THE PROBLEM: Convert every line of the records below into a Markdown table with two columns, Number and Record line, numbering the rows and omitting blank lines. Leave the pictures out of the answer.

** Begin INFORMATION PROVIDED **

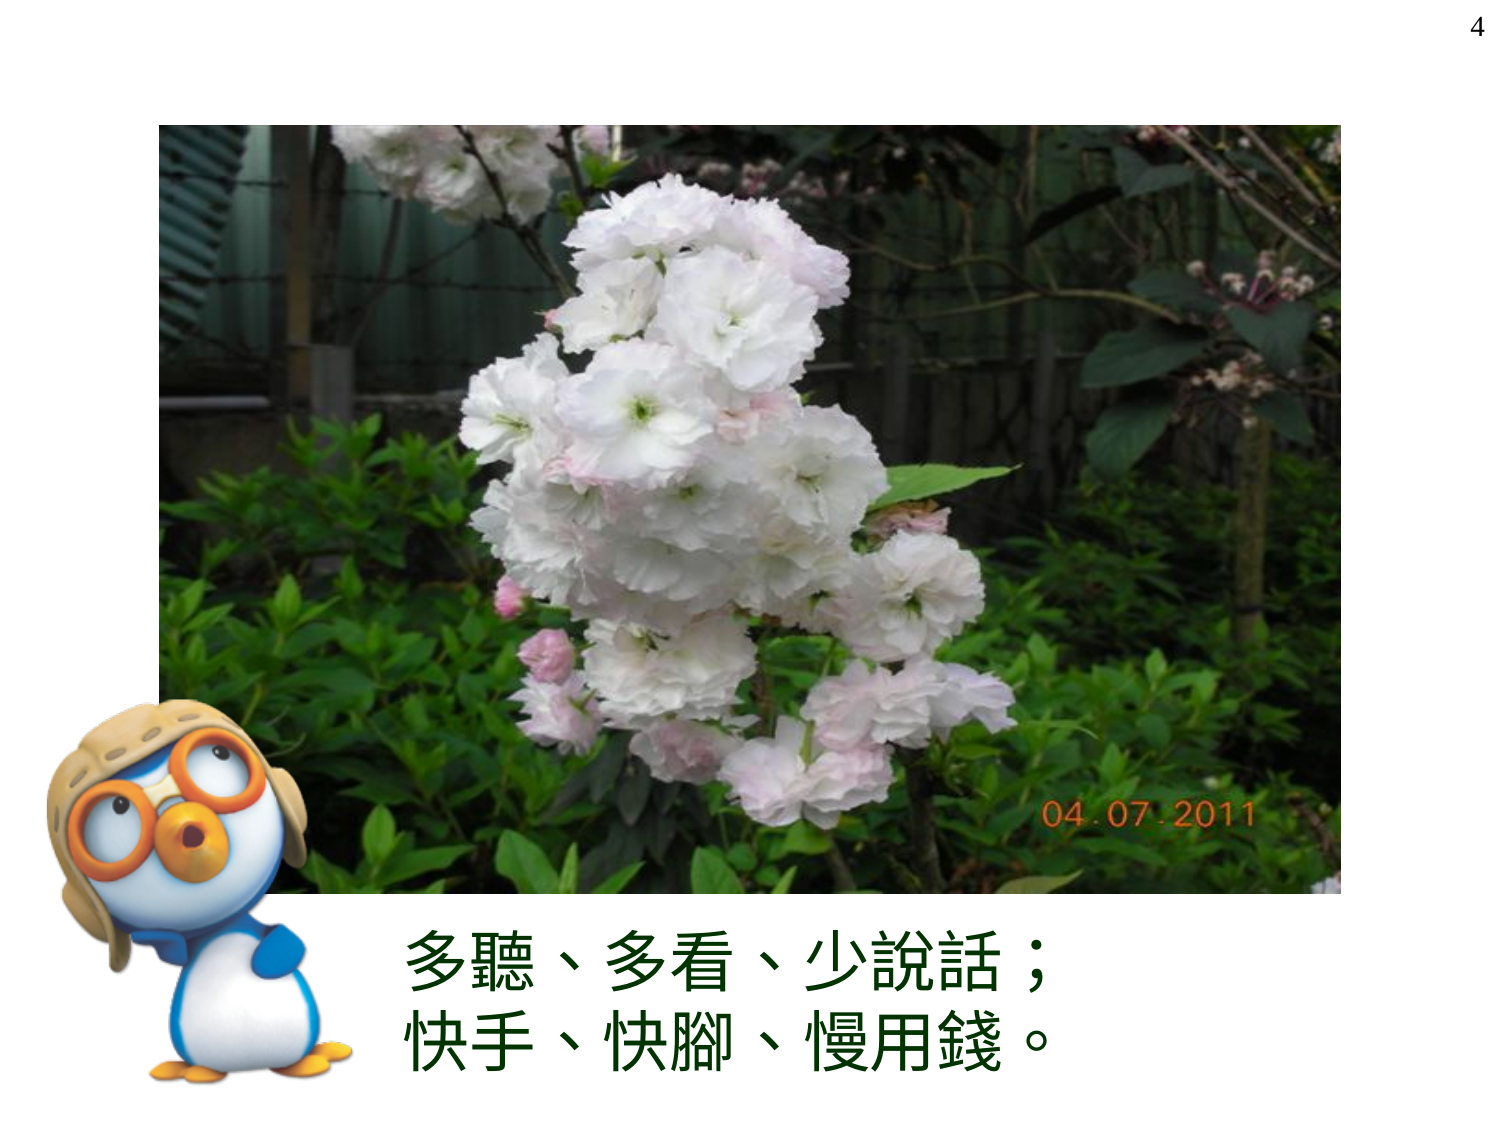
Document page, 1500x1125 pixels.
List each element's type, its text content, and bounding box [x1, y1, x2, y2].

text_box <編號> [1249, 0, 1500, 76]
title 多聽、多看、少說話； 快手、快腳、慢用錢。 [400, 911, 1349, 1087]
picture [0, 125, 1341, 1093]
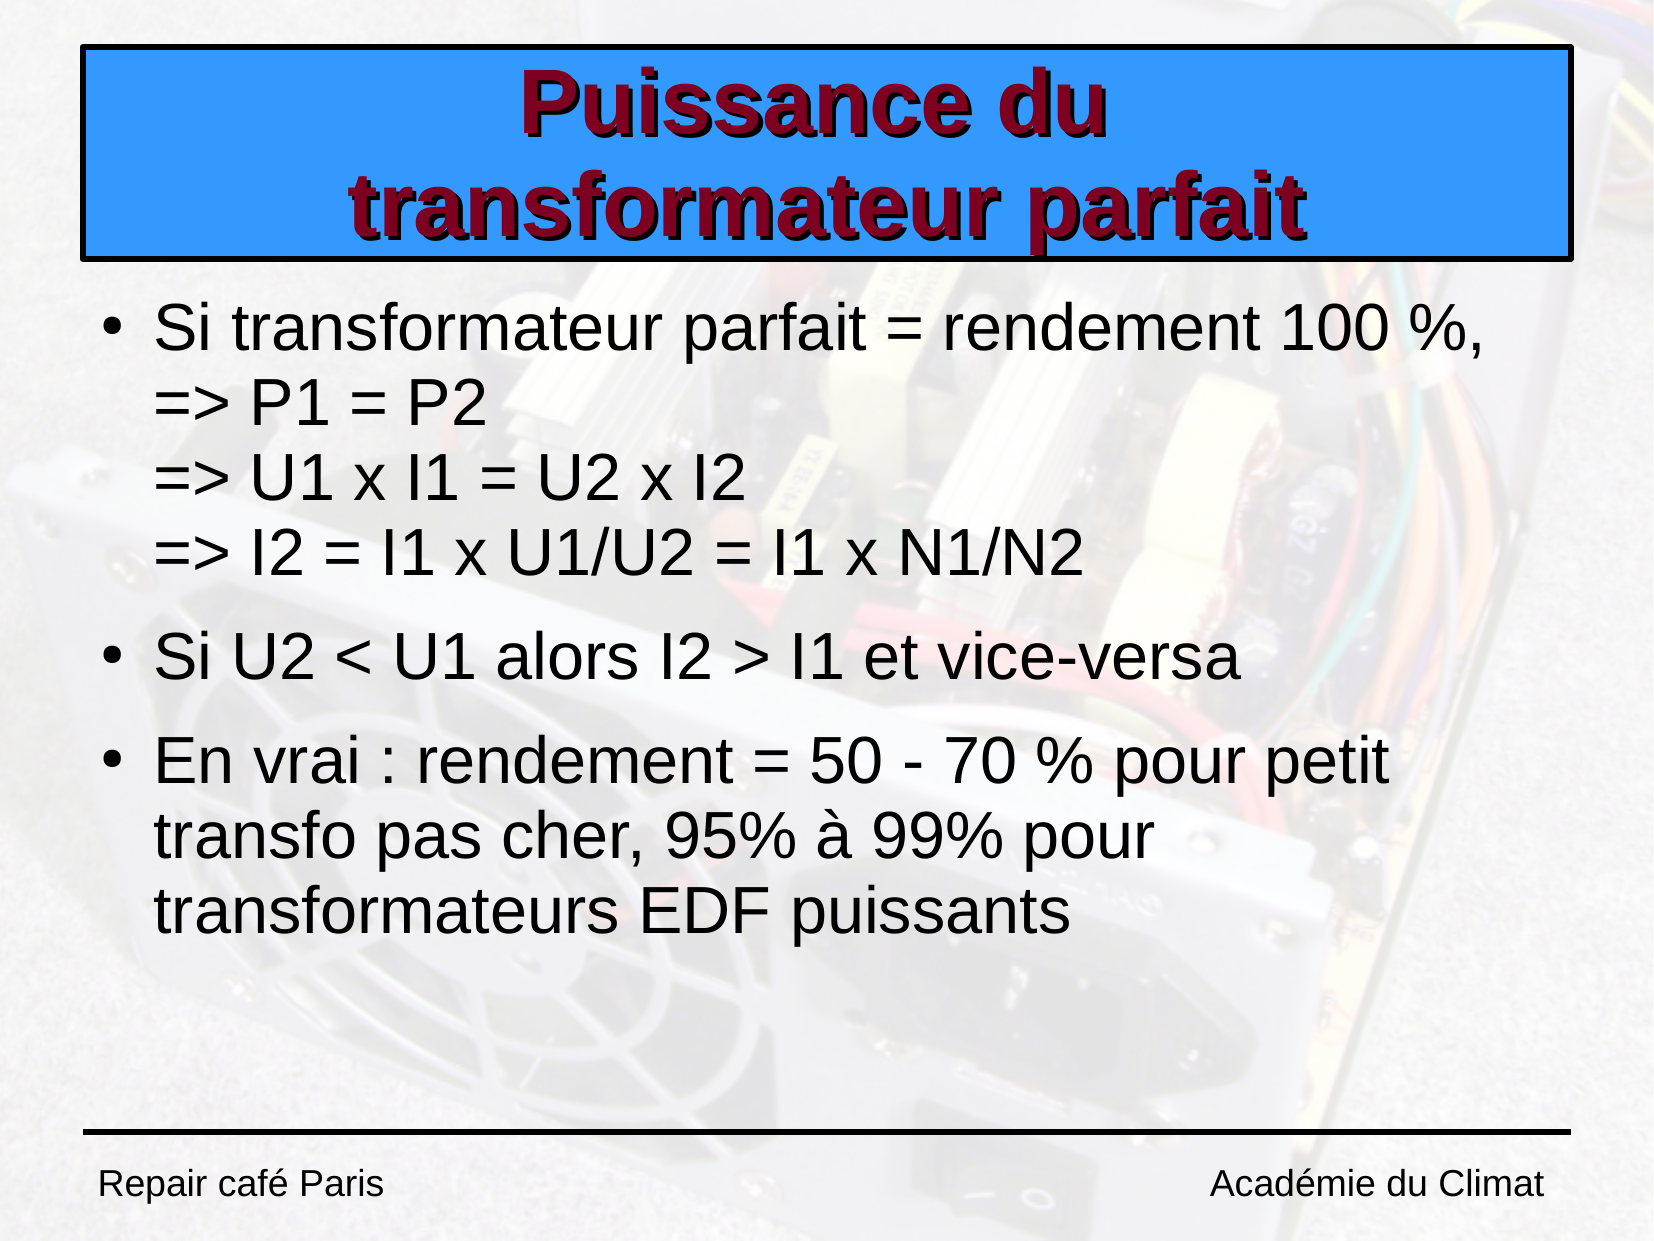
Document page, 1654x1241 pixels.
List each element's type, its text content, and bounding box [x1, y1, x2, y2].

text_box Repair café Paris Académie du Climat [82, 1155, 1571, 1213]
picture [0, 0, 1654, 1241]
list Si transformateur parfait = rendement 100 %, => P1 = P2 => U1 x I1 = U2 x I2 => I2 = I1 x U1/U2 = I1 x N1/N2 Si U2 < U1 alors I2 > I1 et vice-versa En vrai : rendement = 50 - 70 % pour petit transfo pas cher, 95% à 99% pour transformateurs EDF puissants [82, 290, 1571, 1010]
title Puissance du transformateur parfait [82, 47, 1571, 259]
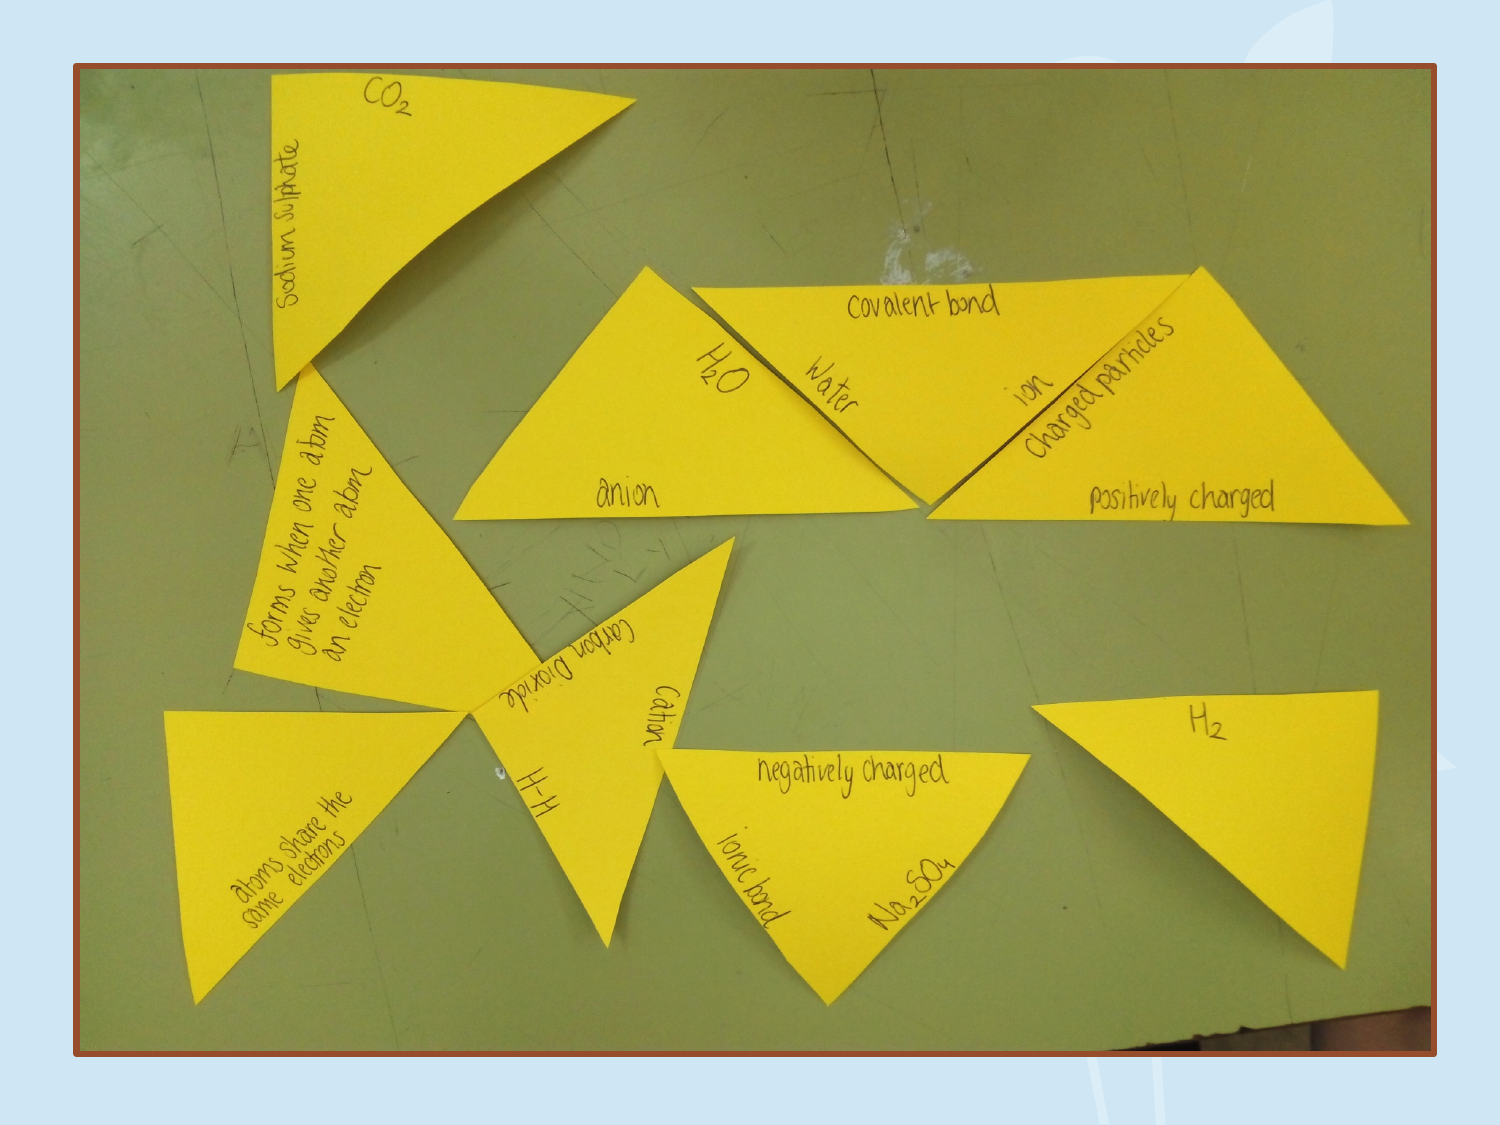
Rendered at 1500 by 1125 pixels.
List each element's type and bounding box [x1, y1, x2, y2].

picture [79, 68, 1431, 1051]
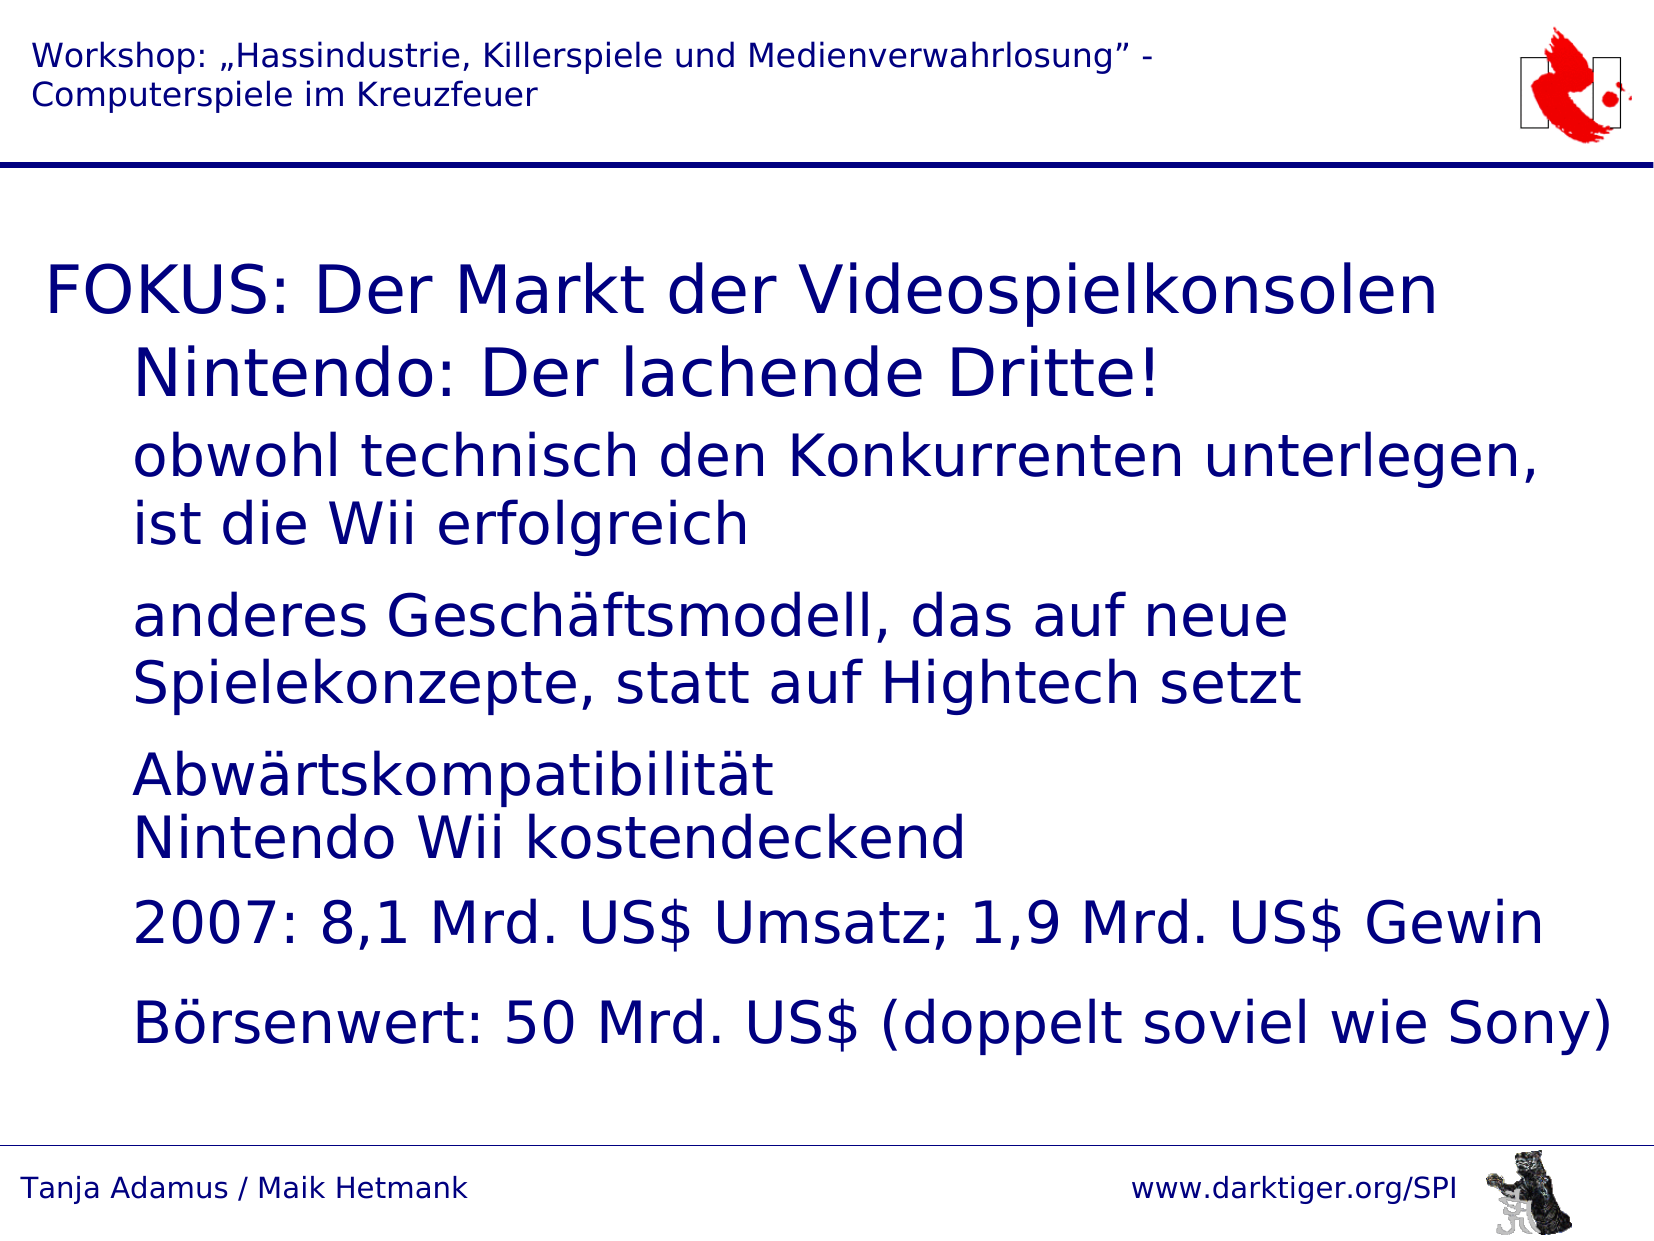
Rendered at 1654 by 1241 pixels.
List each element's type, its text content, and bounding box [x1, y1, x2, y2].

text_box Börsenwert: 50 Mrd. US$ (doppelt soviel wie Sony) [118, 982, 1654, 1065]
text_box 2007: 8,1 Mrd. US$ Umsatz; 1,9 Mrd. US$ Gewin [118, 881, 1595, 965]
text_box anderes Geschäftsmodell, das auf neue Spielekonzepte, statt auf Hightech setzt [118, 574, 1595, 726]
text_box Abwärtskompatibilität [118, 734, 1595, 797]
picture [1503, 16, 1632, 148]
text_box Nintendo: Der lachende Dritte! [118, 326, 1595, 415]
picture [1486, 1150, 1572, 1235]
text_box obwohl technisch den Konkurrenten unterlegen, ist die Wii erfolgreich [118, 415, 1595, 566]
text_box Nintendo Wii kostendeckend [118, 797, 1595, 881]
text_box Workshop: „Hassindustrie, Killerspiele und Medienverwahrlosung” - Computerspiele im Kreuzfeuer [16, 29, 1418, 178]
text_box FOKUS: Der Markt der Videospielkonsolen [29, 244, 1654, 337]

** End INFORMATION PROVIDED **

EXPECTED OUTPUT:
| Number | Record line |
|---|---|
| 1 | Document page, 1500x1125 pixels. |
| 2 | List each element's type, its text content, and bounding box [x1, y1, x2, y2]. |
| 3 | text_box <編號> [1249, 0, 1500, 76] |
| 4 | title 多聽、多看、少說話； 快手、快腳、慢用錢。 [400, 911, 1349, 1087] |
| 5 | picture [0, 125, 1341, 1093] |
| 6 | Document page, 1654x1241 pixels. |
| 7 | List each element's type, its text content, and bounding box [x1, y1, x2, y2]. |
| 8 | text_box Repair café Paris Académie du Climat [82, 1155, 1571, 1213] |
| 9 | picture [0, 0, 1654, 1241] |
| 10 | list Si transformateur parfait = rendement 100 %, => P1 = P2 => U1 x I1 = U2 x I2 => I2 = I1 x U1/U2 = I1 x N1/N2 Si U2 < U1 alors I2 > I1 et vice-versa En vrai : rendement = 50 - 70 % pour petit transfo pas cher, 95% à 99% pour transformateurs EDF puissants [82, 290, 1571, 1010] |
| 11 | title Puissance du transformateur parfait [82, 47, 1571, 259] |
| 12 | Rendered at 1500 by 1125 pixels. |
| 13 | List each element's type and bounding box [x1, y1, x2, y2]. |
| 14 | picture [79, 68, 1431, 1051] |
| 15 | Rendered at 1654 by 1241 pixels. |
| 16 | List each element's type, its text content, and bounding box [x1, y1, x2, y2]. |
| 17 | text_box Börsenwert: 50 Mrd. US$ (doppelt soviel wie Sony) [118, 982, 1654, 1065] |
| 18 | text_box 2007: 8,1 Mrd. US$ Umsatz; 1,9 Mrd. US$ Gewin [118, 881, 1595, 965] |
| 19 | text_box anderes Geschäftsmodell, das auf neue Spielekonzepte, statt auf Hightech setzt [118, 574, 1595, 726] |
| 20 | text_box Abwärtskompatibilität [118, 734, 1595, 797] |
| 21 | picture [1503, 16, 1632, 148] |
| 22 | text_box Nintendo: Der lachende Dritte! [118, 326, 1595, 415] |
| 23 | picture [1486, 1150, 1572, 1235] |
| 24 | text_box obwohl technisch den Konkurrenten unterlegen, ist die Wii erfolgreich [118, 415, 1595, 566] |
| 25 | text_box Nintendo Wii kostendeckend [118, 797, 1595, 881] |
| 26 | text_box Workshop: „Hassindustrie, Killerspiele und Medienverwahrlosung” - Computerspiele im Kreuzfeuer [16, 29, 1418, 178] |
| 27 | text_box FOKUS: Der Markt der Videospielkonsolen [29, 244, 1654, 337] |